Ce que j'ai bien aimé dans ce livre, c'est la façon dont il était divisé: 12 chapitres, chacun consacré à un des membres. C'est certes assez conventionnel, mais ce qui m'a plu, c'était que la voix narrative reste la même, celle de Marnie. A travers ses yeux, nous découvrons ses amies, certaines plus proches que d'autres, certaines de son âge (la cinquantaine bien trempée, si je ne me trompe pas), d'autres plus jeunes, etc. L'auteur n'a pas choisi de s'intéresser à la création du club, mais plutôt à la façon dont celui-ci s'est implanté dans les vies de ces femmes, et ce que cette réunion annuelle leur apporte. Cette année-là, sans doute car elles sont toutes sont à un tournant de leurs vies: en amour, amitié, professionnellement ou simplement au niveau familial. Il y a énormément d'histoires tristes ou en tout cas avec une touche dramatique, peut-être même un peu trop présente. Mais on ressent aisément le besoin et l'effet quelque peu cathartique de cette réunion, comme une mise à plat, une façon de dire les choses et de prendre un nouveau départ, de faire le bilan sous les yeux bienveillants de ses amies. Les personnalités et les vies de chacunes sont agréables à découvrir, on se prend d'amitié pour chacun des personnages, même s'il n'est pas facile de se souvenir immédiatement du nom qui correspond à l'histoire qu'on a lue, ou pas encore.

Avec ce roman, Ann Pearlman dresse des portraits de femmes fortes, se serrant les coudes à travers plusieurs générations. Elles apportent toutes une part d'elles-mêmes; leurs problèmes ne sont pas habillés d'un voile rosé, et c'est assez rare pour être relevé dans ce genre de littérature. Pour autant, on a parfois l'impression que l'auteur a dressé une petite liste de "situations" précises permettant de donner une sorte de parfaite hétéroclicité au groupe (adoption, problème de conception, deuil, confiance, amitié, problèmes d'argent, adultère...). Ce qui m'a un peu dérangée, et je le disais plus haut, c'est le regard que porte Marnie, la narratrice, sur toutes ces situations et la façon dont elle nous les confie. Le ton qu'elle emploie est assez détaché, et je suppose que ce choix est justifié par une volonté d'objectivité, mais ça ne fonctionne pas toujours, et j'ai parfois eu l'impression qu'elle portait des jugements sur ses comparses et leurs choix de vie. Rien qui soit vraiment tranché, ça ressort simplement dans la façon qu'elle a d'évoquer certains membres du club qui donnait à penser qu'elle désapprouvait en quelque sorte. Au début, ça me dérangeait, car je trouvais que ça ruinait un peu l'ambiance du livre et nous amenait nous aussi à porter un jugement sur les personnes qu'on apprenait à connaître, sans nous laisser le choix de notre propre opinion. Mais je suis parvenue à dépasser ça et ai considéré ce ton narratif comme une volonté d'humaniser le narrateur, en nous donnant, à travers ses mots et pensées, une meilleure idée de qui elle est. 

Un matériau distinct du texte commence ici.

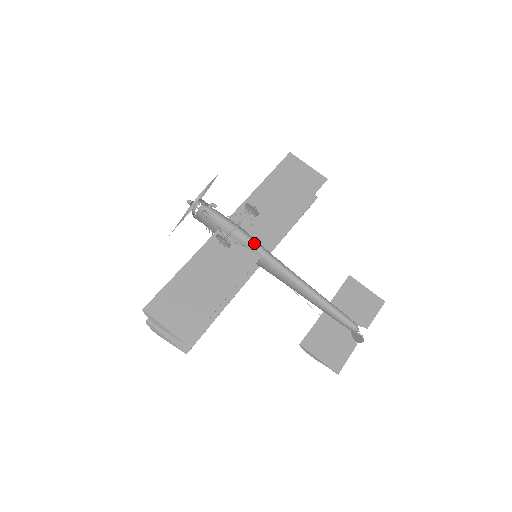
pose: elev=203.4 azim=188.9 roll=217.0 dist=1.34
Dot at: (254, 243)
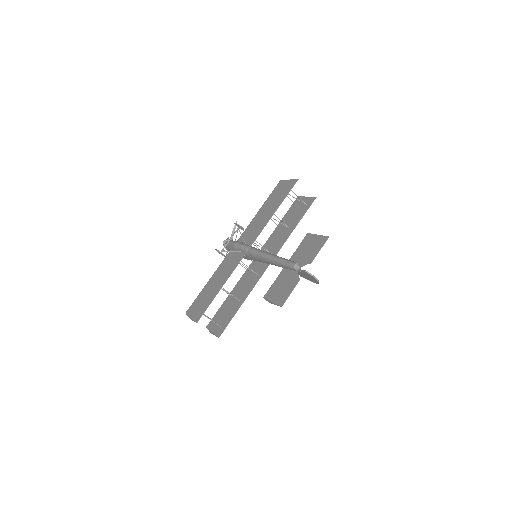
Dot at: (241, 246)
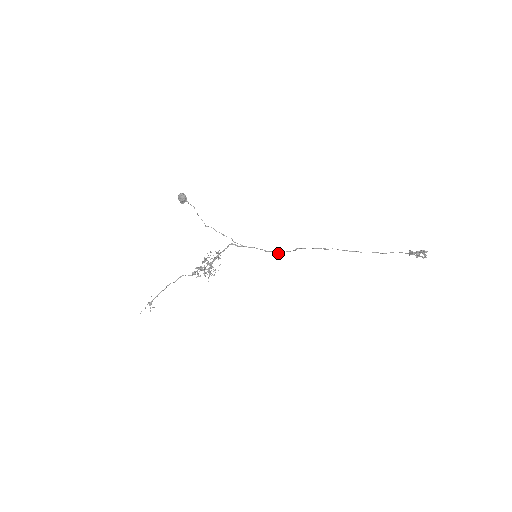
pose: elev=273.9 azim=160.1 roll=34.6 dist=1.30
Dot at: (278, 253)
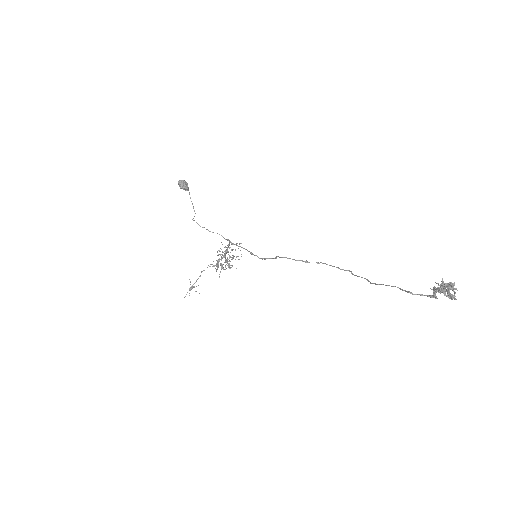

Dans l'ensemble, j'ai trouvé cette lecture très agréable, malgré quelques ressorts trop artificiels et des choix un peu trop stéréotypés. Ce fut malgré ça bien plus plaisant à lire qu'un énième roman de chick-lit mettant en scène une trentenaire maladroite et malheureuse au travail, en quête du parfait fiancé et pour qui se termine toujours bien, ce qui n'est pas le cas ici où tout est laissé en suspens.

Une dernière chose, pour terminer, un point que j'ai beaucoup aimé dans la structure du roman: chaque chapitre commence avec la recette du biscuit préparé par la personne dont il sera question, et se termine ensuite par quelques pages d'informations sur un ingrédient en particulier (à quoi il sert dans la fabrication, son origine, ses bienfaits, le tout souvent rattaché à une anecdote). C'est simple comme idée, mais très bien pensé! 

En bref, un bon roman du genre.

Ann Pearlman, The (Christmas) cookie club, Simon & Schuster, 2009, 274 pages.